Army enlistment is healthy in Ventura County, according to Chief of Public Affairs Gregory Alan Becker of the Los Angeles Army Recruiting Center. Recruitment goals were met in 2005, and today’s numbers are stronger than they were this time last year. Among those recruits are a considerable number of high school seniors.
Marci Munding of Oxnard Union High School’s College and Career Center reports that there is a voluntarily open policy on campus regarding recruitment. “Quite often, [recruiters] are invited into classrooms to talk,” she says, adding, “Only by invitation of the teacher, of course, and never during testing periods.”
Munding, whose son is in the service in Iraq, describes her relationship with Army recruiters as “love-hate,” but adds, “I welcome them. I do believe there’s a place for many young people in the military.”
Even when the uniform isn’t present on-campus, area juniors and seniors can reasonably expect a call or a visit from a recruiting officer: the No Child Left Behind Act, signed into law in 2002, states, “each local educational agency receiving assistance under this Act [sic] shall provide, on a request made by military recruiters or an institution of higher education, access to secondary school students names, addresses, and telephone listings” (SEC. 9528, Armed Forces Recruiter Access to Students and Student Recruiting Information). The law includes an “opt out” clause, wherein a student or the parent of a student can request that such information is not released.
According to Michael Cervantes, president of the local chapter of the nonprofit Veterans for Peace, student information is sent to recruiters by a “default system”: information will be released unless a form is filed requesting the contrary.
The law also stipulates that military recruiters be given the same access to students that educational institutions and prospective employers are given, meaning that recruiting officers must be allowed to set up tables in the same areas as other parties during on-campus job fairs, and are allowed to approach students in the same areas of campus open to university or employer representatives.

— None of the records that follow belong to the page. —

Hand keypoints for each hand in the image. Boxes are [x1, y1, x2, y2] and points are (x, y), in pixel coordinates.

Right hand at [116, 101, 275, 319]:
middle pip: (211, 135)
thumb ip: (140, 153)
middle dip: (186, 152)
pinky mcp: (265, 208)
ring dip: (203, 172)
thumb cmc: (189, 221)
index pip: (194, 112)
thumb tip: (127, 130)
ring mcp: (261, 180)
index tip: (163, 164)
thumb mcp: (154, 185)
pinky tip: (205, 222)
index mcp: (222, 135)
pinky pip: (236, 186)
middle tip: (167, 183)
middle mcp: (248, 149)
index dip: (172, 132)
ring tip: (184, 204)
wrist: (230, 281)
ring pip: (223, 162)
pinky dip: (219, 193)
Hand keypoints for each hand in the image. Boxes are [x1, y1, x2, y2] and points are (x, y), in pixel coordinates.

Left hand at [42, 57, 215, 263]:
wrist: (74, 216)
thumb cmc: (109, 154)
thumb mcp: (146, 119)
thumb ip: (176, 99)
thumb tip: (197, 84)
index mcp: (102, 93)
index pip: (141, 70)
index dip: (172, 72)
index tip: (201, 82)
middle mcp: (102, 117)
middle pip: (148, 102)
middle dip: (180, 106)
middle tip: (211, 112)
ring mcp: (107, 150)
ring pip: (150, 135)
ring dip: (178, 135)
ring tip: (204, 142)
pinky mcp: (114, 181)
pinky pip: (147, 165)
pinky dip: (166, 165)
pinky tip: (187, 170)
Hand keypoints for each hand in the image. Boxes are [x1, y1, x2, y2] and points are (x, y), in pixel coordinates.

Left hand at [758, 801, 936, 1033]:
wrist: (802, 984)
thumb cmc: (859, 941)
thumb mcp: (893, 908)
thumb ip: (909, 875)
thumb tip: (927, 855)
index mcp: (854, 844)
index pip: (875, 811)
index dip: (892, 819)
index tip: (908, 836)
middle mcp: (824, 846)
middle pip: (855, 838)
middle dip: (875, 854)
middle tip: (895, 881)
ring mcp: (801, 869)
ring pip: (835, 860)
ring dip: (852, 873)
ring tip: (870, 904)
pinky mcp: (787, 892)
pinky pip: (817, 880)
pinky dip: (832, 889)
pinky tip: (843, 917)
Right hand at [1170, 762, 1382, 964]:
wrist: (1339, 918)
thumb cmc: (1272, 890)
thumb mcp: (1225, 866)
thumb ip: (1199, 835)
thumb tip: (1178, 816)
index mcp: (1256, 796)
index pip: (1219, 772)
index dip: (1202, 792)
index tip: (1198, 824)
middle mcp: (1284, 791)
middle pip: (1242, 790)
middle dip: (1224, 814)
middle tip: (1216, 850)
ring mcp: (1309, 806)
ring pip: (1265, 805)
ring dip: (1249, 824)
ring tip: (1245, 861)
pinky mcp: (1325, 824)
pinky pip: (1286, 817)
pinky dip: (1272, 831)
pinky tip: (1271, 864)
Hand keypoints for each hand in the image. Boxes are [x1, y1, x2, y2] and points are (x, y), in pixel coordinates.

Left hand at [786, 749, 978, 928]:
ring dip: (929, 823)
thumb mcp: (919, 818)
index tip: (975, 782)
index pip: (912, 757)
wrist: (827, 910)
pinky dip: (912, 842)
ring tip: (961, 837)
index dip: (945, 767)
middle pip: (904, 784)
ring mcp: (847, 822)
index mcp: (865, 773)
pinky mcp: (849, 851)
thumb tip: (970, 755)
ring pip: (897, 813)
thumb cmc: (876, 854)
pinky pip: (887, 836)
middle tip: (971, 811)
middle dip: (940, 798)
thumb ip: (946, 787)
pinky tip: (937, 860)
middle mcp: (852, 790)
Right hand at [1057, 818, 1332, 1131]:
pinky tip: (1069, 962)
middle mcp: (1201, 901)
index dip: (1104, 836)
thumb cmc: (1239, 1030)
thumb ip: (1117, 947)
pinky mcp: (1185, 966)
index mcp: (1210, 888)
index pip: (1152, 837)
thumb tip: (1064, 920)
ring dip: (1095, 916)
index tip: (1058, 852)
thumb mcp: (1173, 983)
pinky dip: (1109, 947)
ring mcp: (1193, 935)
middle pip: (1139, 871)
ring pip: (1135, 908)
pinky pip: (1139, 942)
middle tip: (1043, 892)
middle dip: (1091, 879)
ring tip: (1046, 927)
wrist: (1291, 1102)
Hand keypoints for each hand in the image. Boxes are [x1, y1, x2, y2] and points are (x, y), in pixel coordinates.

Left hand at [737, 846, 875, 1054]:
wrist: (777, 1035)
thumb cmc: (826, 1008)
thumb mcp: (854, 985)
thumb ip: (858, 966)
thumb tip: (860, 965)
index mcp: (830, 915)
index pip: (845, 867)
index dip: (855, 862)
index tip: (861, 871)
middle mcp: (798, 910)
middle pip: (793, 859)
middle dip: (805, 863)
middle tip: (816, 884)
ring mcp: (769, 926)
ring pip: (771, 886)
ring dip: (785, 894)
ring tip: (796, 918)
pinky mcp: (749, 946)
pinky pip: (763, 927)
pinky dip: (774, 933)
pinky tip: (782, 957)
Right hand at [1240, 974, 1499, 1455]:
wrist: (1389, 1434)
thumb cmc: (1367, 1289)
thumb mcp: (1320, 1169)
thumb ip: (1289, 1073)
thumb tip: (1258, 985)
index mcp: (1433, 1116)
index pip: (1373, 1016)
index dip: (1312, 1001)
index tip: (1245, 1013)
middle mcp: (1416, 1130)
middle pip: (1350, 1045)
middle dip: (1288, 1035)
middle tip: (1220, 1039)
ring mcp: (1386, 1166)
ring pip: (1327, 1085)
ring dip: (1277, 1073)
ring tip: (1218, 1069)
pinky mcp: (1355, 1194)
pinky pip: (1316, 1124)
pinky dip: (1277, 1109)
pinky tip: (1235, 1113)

Cervantes — who was drafted and served a year in Vietnam — has been working in what he refers to as “military alternatives,” educating students about opportunities beyond enlisting after graduation, and filling in what he perceives as gaps or omissions in recruiter-provided information.
“Omission of facts by the recruiter is probably a planned detail on their part,” he charges, citing the popular promise of military funding for college versus the low incidence of college completion among recruits (one study, he says, shows the rate of enlistees who complete military service and secure funding for four-year university degrees is a paltry 15 percent). In addition, Cervantes asserts, recruiting officers rarely, if ever, make mention of the mounting cases of post traumatic stress disorder in soldiers returning form Iraq, nor the controversial use of depleted uranium in weaponry, nor the extended tours of duty many recruits face.
That none of these issues seemed to be addressed at the secondary school-level bothered the local chapter of Veterans for Peace.
When he and his group were not allowed to give presentations about military alternatives to Oxnard Union High School students, the group went to the American Civil Liberties Union for help in convincing the district that Veterans for Peace had a right to be there. Cervantes states, “Military really is a political and governmental activity, and because it’s political, all sides need to be expressed … the school cannot disallow the other side of the story to be directly spoken to.”
Cervantes is quick to add that the high school now allows the groups’ ads in the school newspaper and its pamphlets in the career center, and classroom presentations are welcomed.
These hour-long seminars provide an introduction to the Veterans for Peace Group, an explanation of the students’ “opt-out” option, a 20-minute video entitled It’s Not Just a Job, It’s Eight Years of Your Life, a question-and-answer session, a discussion of service-related issues and students’ personal stories.
He adds that most students — even those who have already enlisted — seem ignorant of the fact that they can get out of the Delayed Entry Program, a popular enlistment option for high school seniors; Cervantes’s aim became to expand the options of those students who had already signed up for service.
“They have to decide to get out before basic training,” he points out. “Once they’re in, the military law has control over them and their future is decided by that.”